U.S. Treasury Secretary Steven Mnuchin and Israel's national security adviser, Meir Ben-Shabbat, led the delegations. The sides were expected to issue a joint statement later Sunday that would make Bahrain just the fourth Arab country to have full diplomatic relations with Israel.

“My hope is that this visit marks another step forward on the road to a truly peaceful, secure, stable and thriving Middle East," Bahrain's foreign minister, Abdullatif al-Zayani, said at a welcoming ceremony at the airport.

Bahrain joined the United Arab Emirates at a festive White House ceremony last month marking the “Abraham Accords,” a pair of U.S.-brokered diplomatic pacts with Israel. While the UAE's deal with Israel formally established ties, the agreement with Bahrain was less detailed and included a mutual pledge to follow suit. Sunday's one-day visit by the Israeli delegation aimed to complete that task.

The El Al flight landed at Bahrain International Airport on Sunday afternoon. The kingdom’s state-owned television channels did not carry the arrival live, nor did the state-run news agency announce the Israelis’ presence. Bahrain’s state-run news agency later published pictures of the arrival, acknowledging the Israeli officials were there to sign documents “establishing diplomatic relations between the kingdom of Bahrain and the state of Israel, in addition to a number of memoranda of understanding in the areas of joint cooperation.”

“Today is a great day.” Ben-Shabbat told the airport ceremony. “Another chapter in the vision of peace becomes a reality.”

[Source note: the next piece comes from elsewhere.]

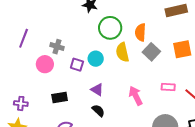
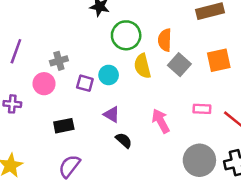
gray cross: (57, 47) -> (59, 61), turned -32
purple cross: (21, 103) -> (12, 104), moved
black semicircle: (98, 111) -> (124, 140), moved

Mnuchin said it was “incredible” to be on what was believed to be the first flight by Israel's national carrier El Al to Bahrain. “The opportunities here are quite enormous, both economic, trade, investment, cultural and security between the three countries," he said.

Israel's commercial El Al flight 973 — a nod to the international dialing code for Bahrain — flew through Saudi Arabia's airspace en route to Manama. Although Saudi Arabia has not normalized ties with Israel, it has signaled tacit support for the moves by its Gulf neighbors, which reflect shared concerns about Iran.

At Israel's Ben-Gurion airport, U.S., Israeli and Bahraini flags festooned the tarmac before take-off. Ben-Shabbat, one of the key Israeli officials involved in negotiations with Bahrain, said the visit could “translate plans to actions and concrete agreements" with the signing of a range of deals involving finance, investment, trade, tourism, communications, technology and agriculture.

Another Israeli official said the visit would include a joint statement late Sunday formally establishing diplomatic relations, including the opening of embassies and exchanges of ambassadors in the coming months.

The decision to establish ties with Israel was rejected by the Palestinians, whose leadership has scathingly criticized both the Emirati and Bahrain moves as a betrayal and an undermining of the Arab stance that recognition of Israel should come only after Palestinians achieve an independent state of their own.

The Palestinians have severed ties with the White House, accusing it of being unfairly biased toward Israel. U.S. officials have in turn cultivated ties between Israel and Arab states, hoping to increase pressure on the Palestinians to reduce past demands in peace talks.

Bahraini civil society groups and opposition figures, already targeted in a yearslong crackdown on dissent, have also spoken out against normalization with Israel.

Bahraini and Israeli officials have held numerous conversations since announcing their intention to establish full ties. Sunday's face-to-face meetings, however, are seen as another step toward normalization.

Meanwhile, Israel and the UAE have already signed a number of business, banking and intergovernmental agreements.

Bahrain and the UAE signed the agreement to normalize relations with Israel in a ceremony at the White House on Sept. 15. Egypt and Jordan are the only other two Arab states to sign diplomatic treaties with Israel, in 1979 and 1994, respectively.

The accords made public what had been a gradual strengthening of quiet ties between Israel and several Gulf states — forged in recent years over a shared concern over regional rival Iran. Other Arab countries could follow suit, with analysts and insiders pointing to Sudan, Oman and Morocco as possibilities.

The trip to Bahrain on Sunday also came as despite American objections. Bahrain, like several other Gulf Arab nations, views Iran as the most serious threat to its security in the Persian Gulf.

The Israeli delegation was slated to fly back to Tel Aviv later Sunday, while the Americans will head to the UAE before flying to Israel on Tuesday.

Last month, the first known commercial flight between the two countries brought a delegation of Israeli officials to Manama to discuss cooperation between Israel and Bahrain following the signing of an agreement to normalize ties.